会いたいと願っていたその相手が今、ここにいる……。

「……本当に覚えてないんだな。昔、君は僕にさっきと全く同じことを言った。」

芽衣の瞳が俯いてしまう。
しまった!!……と八雲が感じた瞬間、芽衣は口を開いた。

「はい、すいません……。交通事故にあったのは、小学生の時でした。横断歩道を渡ろうとしてた私に、自動車が突っ込んできたそうです。運転手の方はその時、心臓発作ですでに亡くなられていたそうです。はねられた私の体は、宙に舞うくらい、酷い事故だったと聞いてます。」

八雲は目の前の芽衣を見る。
そんな大きい事故だったにも関わらず、芽衣には後遺症ひとつ見られない。
ましてや死んでいたかもしれないのに……。

八雲の思ったことに気づいたのか、彼女は言葉を続けた。

「八雲先輩、驚いてるんでしょう?私がピンピンしてるから。私、実はその交通事故で一度死んだんです……。

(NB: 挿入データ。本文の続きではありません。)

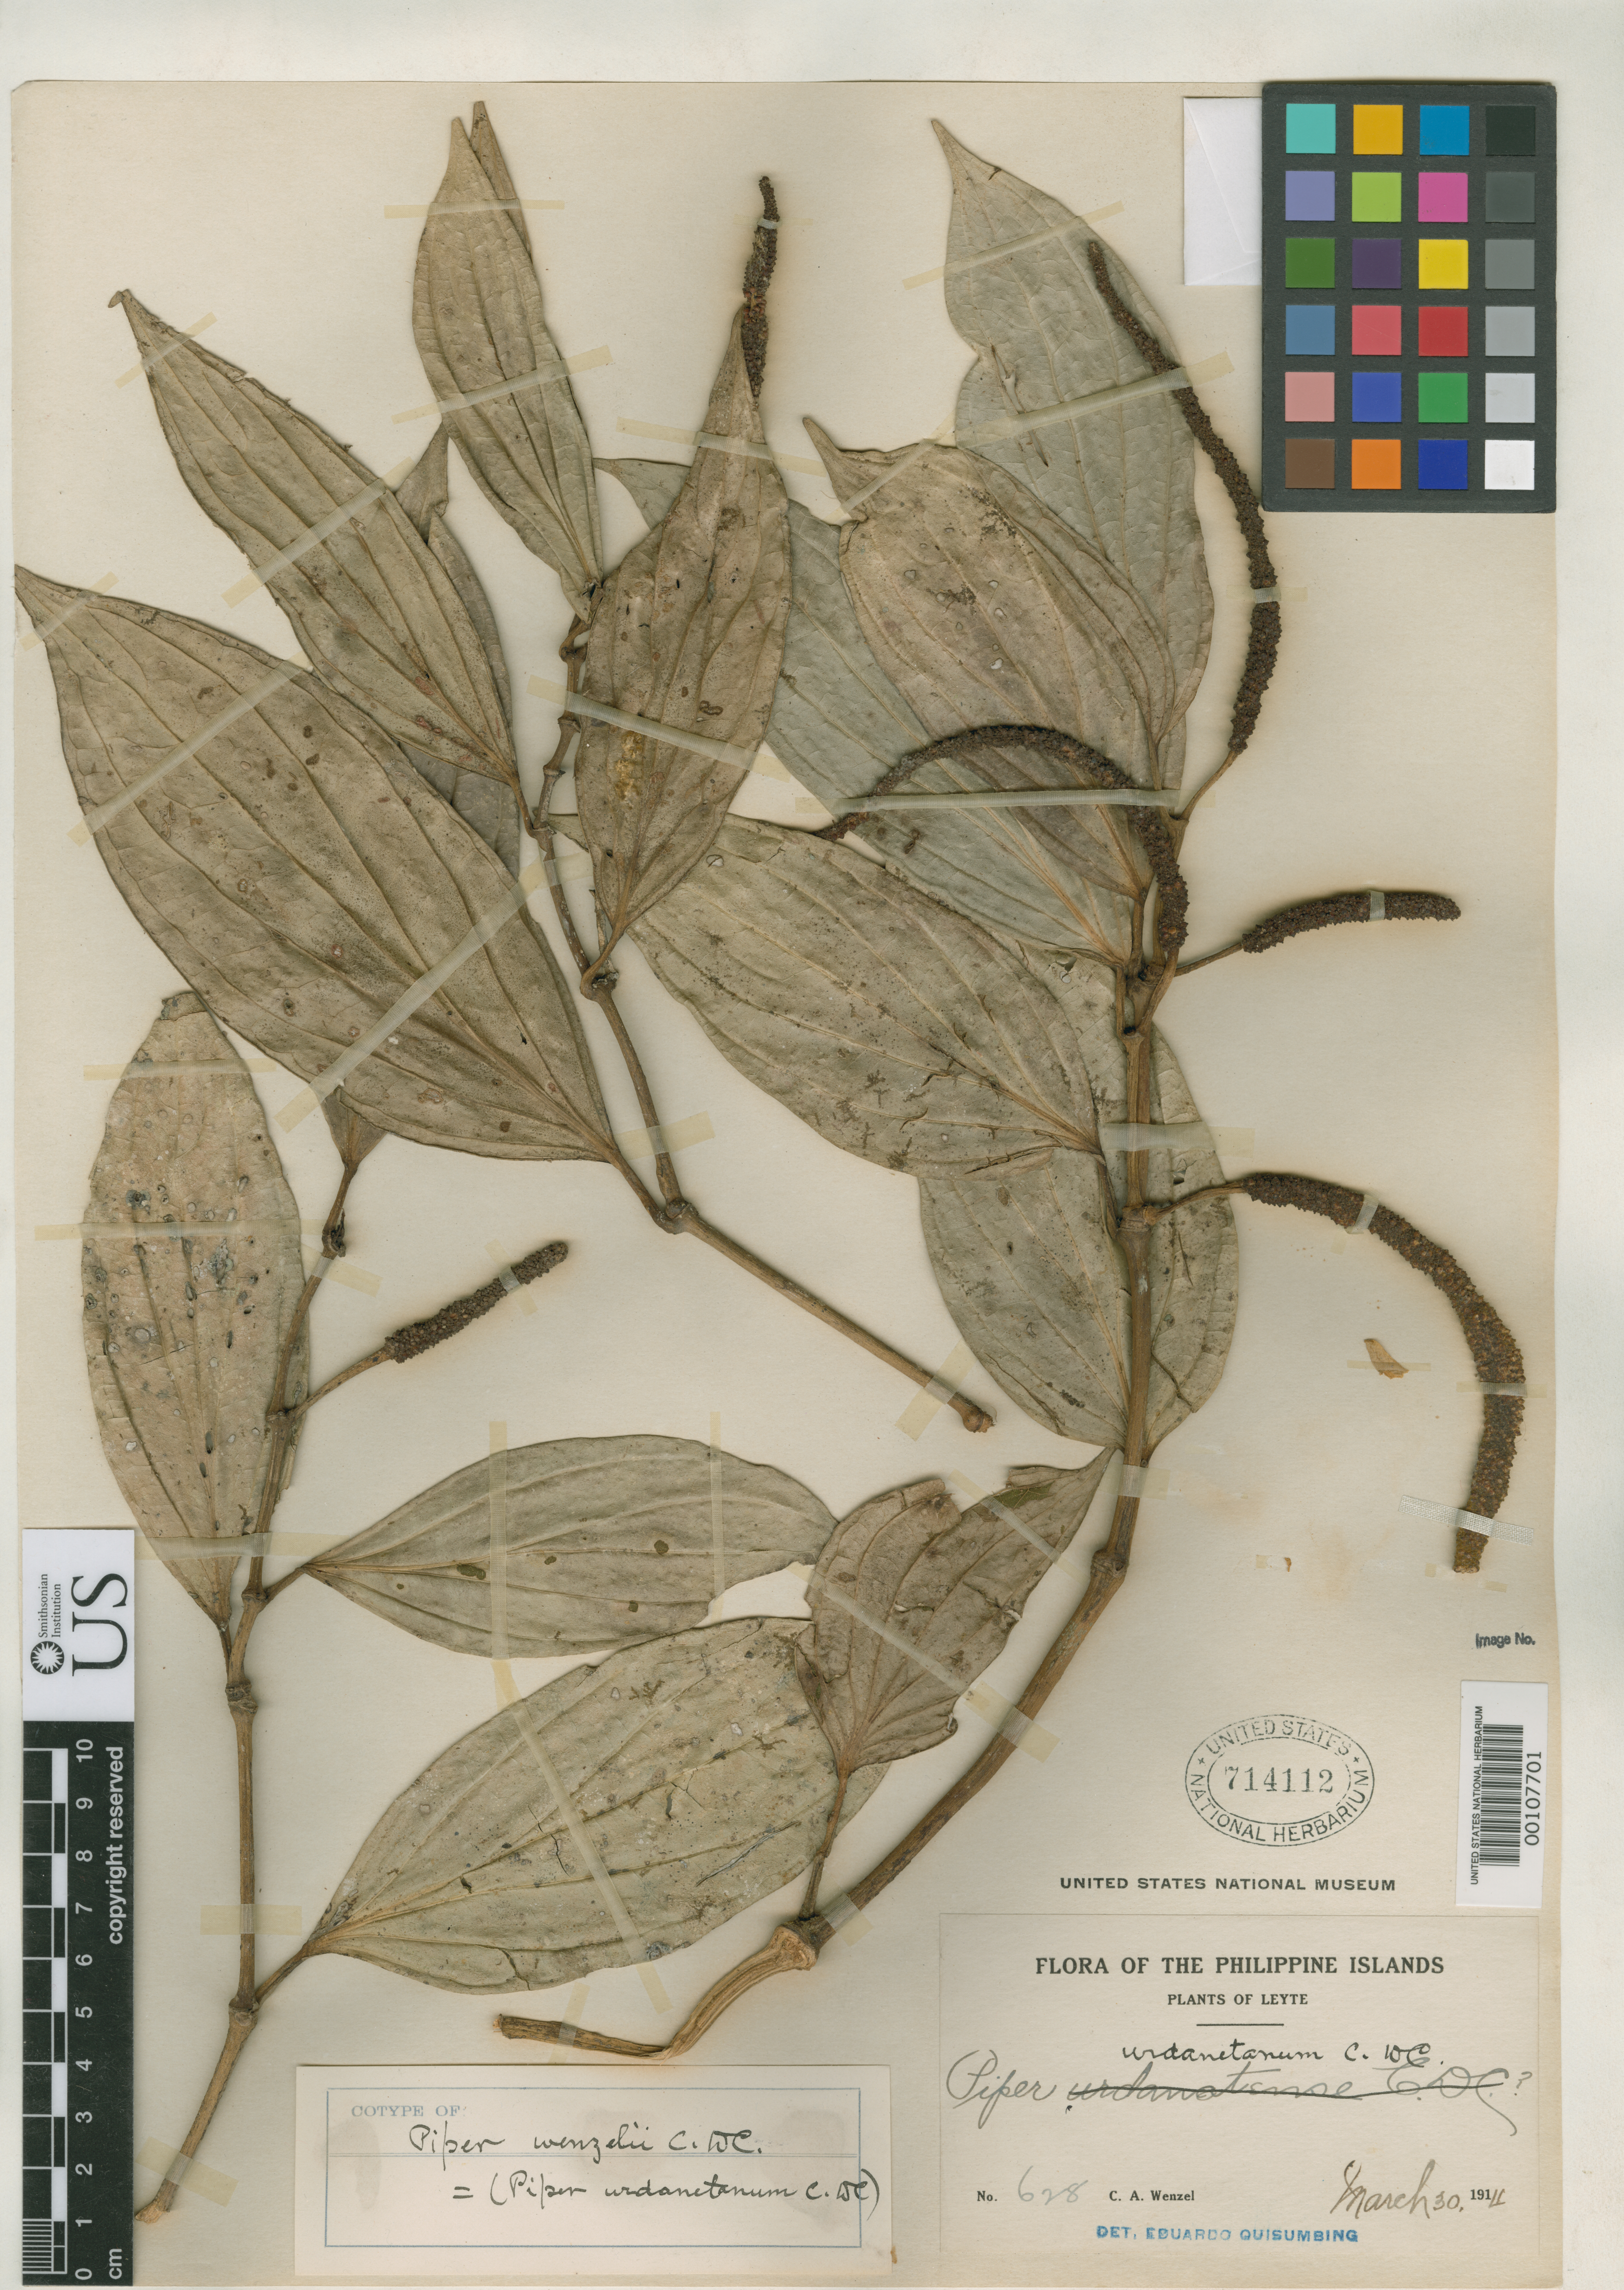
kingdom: Plantae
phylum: Tracheophyta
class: Magnoliopsida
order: Piperales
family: Piperaceae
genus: Piper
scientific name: Piper wenzelii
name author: C. DC.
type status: Isotype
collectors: C. Wenzel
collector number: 628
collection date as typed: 30 Mar 1911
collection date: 1911-03-30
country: Philippines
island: Leyte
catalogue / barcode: US 714112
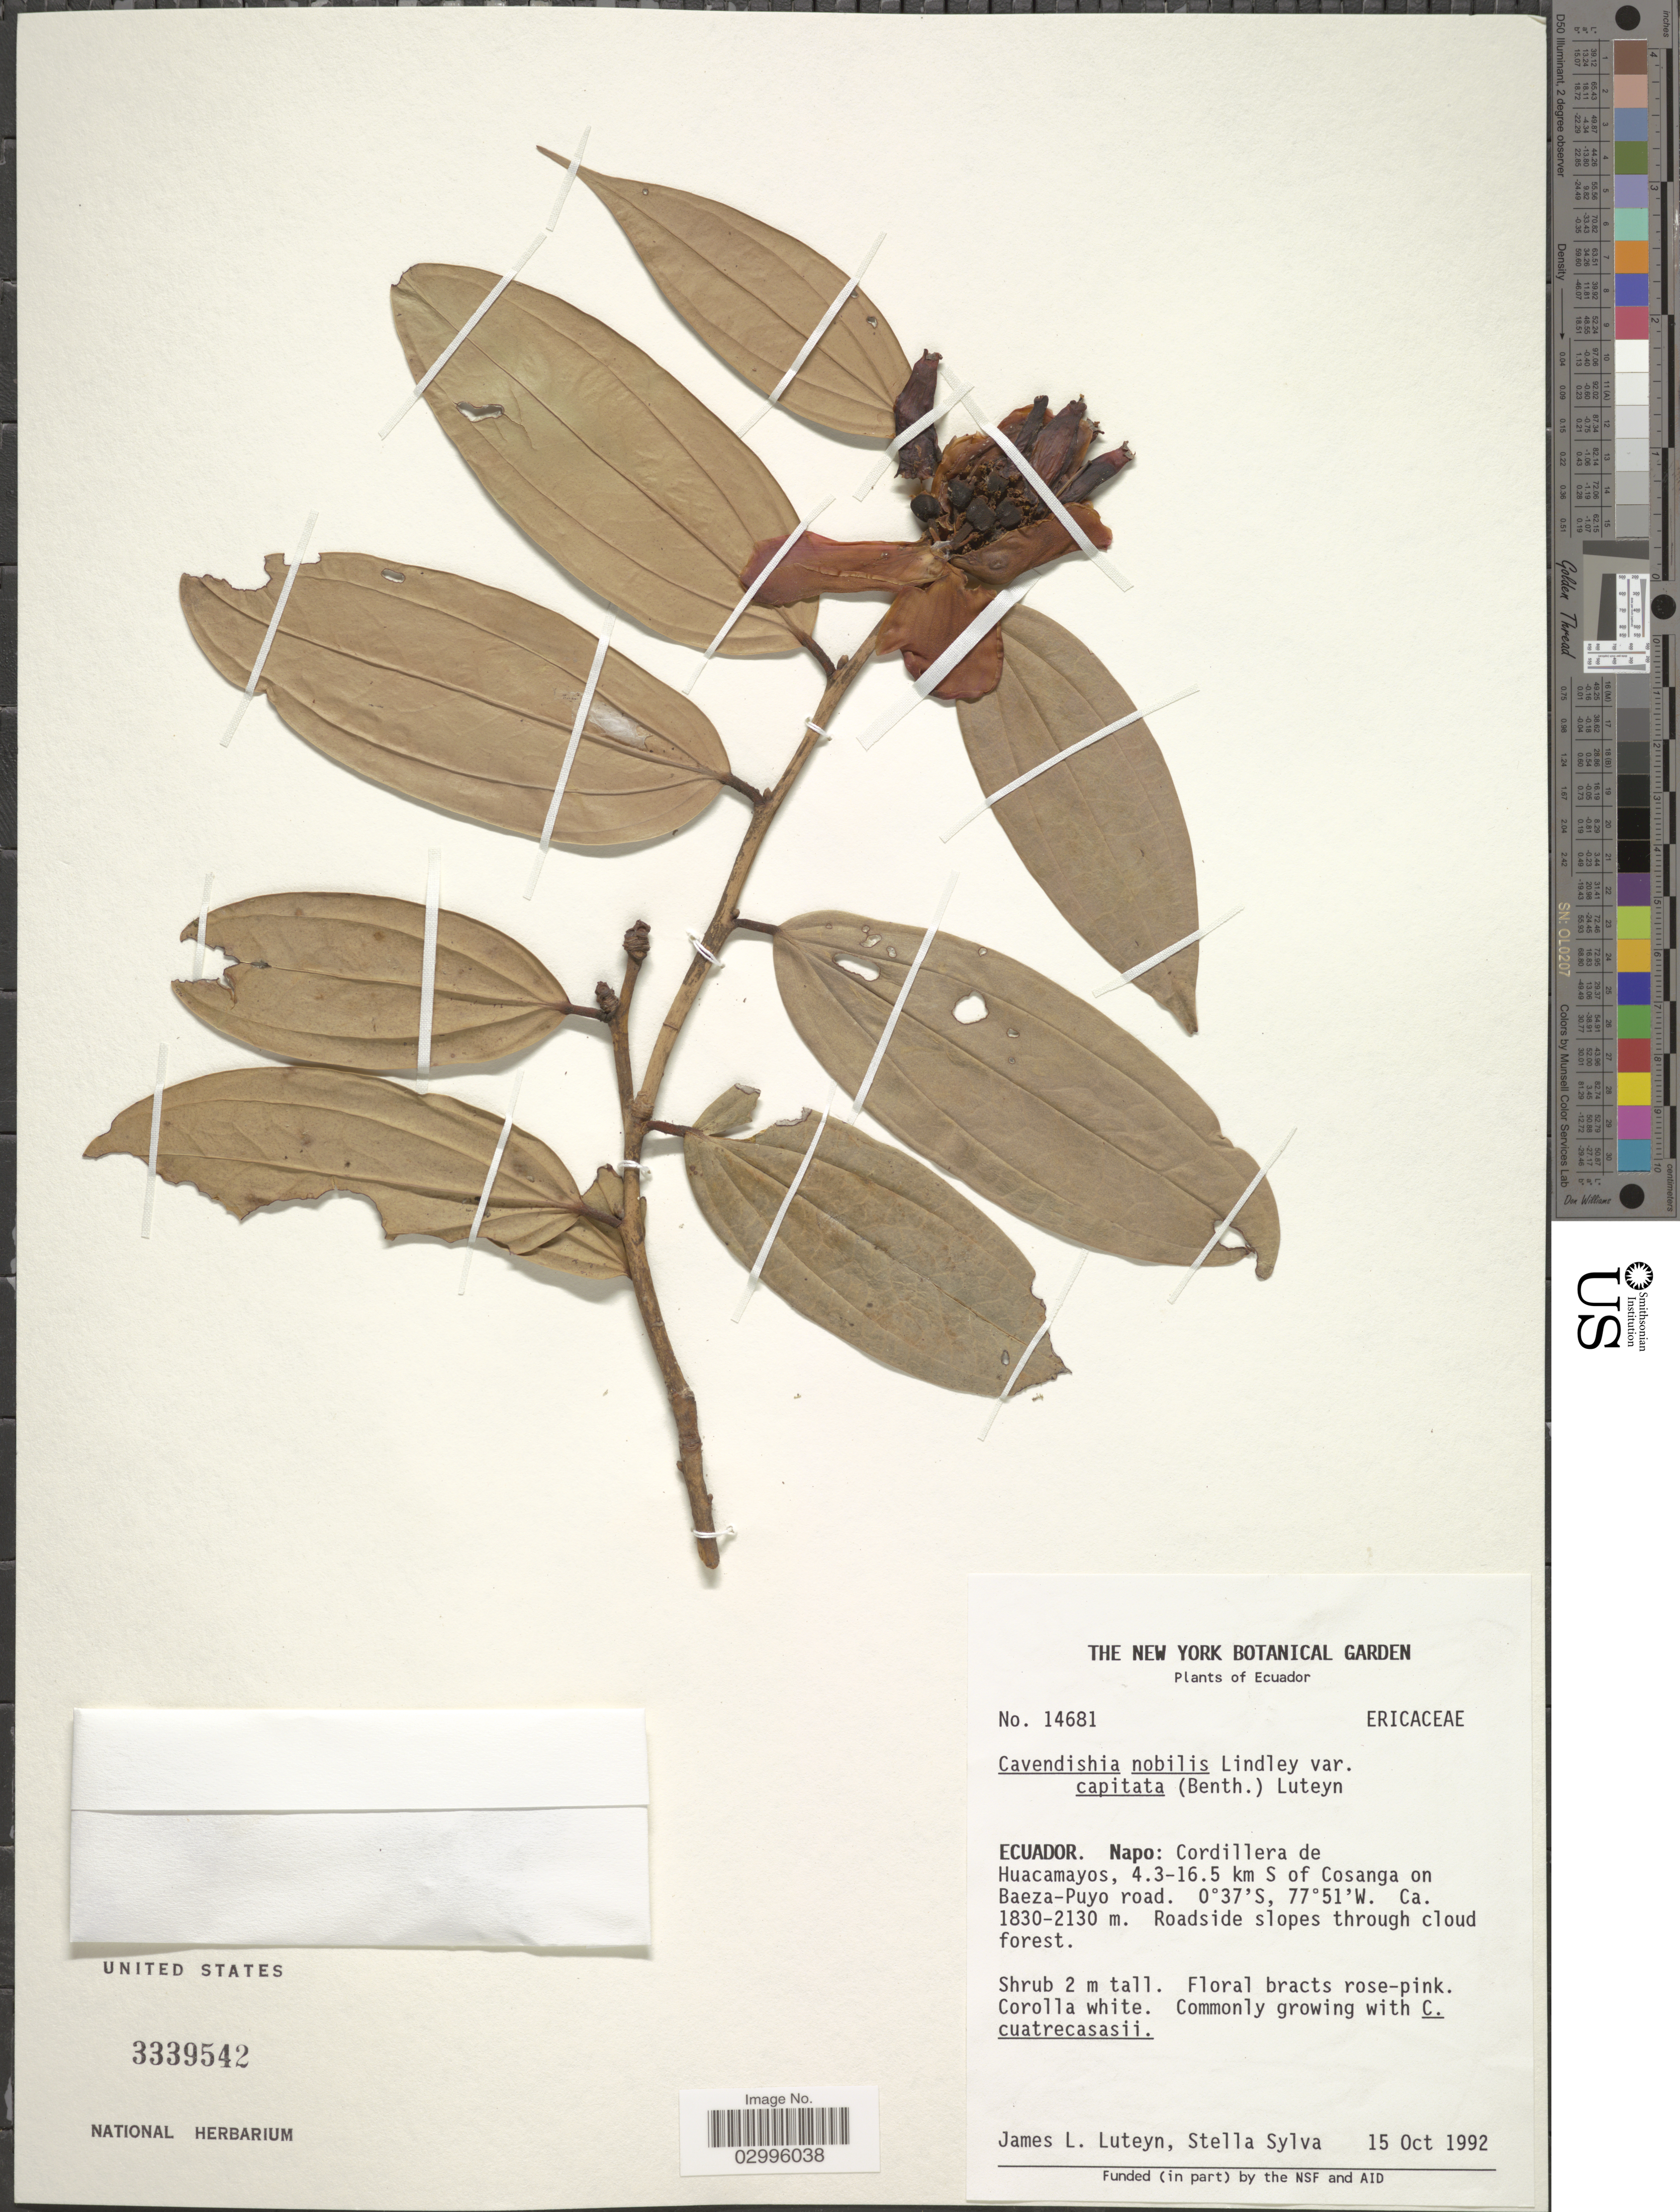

」

「……死んだ……って!?」

とっさに八雲はソファーから立ち上がる。
それならば彼女はまさか……!?でも、晴香にも芽衣の姿は見えた。
それはどう説明する……?

彼の反応にクスクス笑う彼女。

「八雲先輩、残念だけど今の私は死人じゃありませんよ。私は確かに死にました。けど、救急車の中で2分だけ……。私、生き返ったんです。」

ドサリと八雲の体がソファーに沈んだ。そのまま頭を抱えて呟く。「そういうことか」……と。
そう、芽衣は一度死に、再び生き返った。でもその出来事は、芽衣に普通の生活をもたらさなかった。
彼女を、『見える』体質へと変えたのだ。
死んだ人の姿も、その人の記憶をも。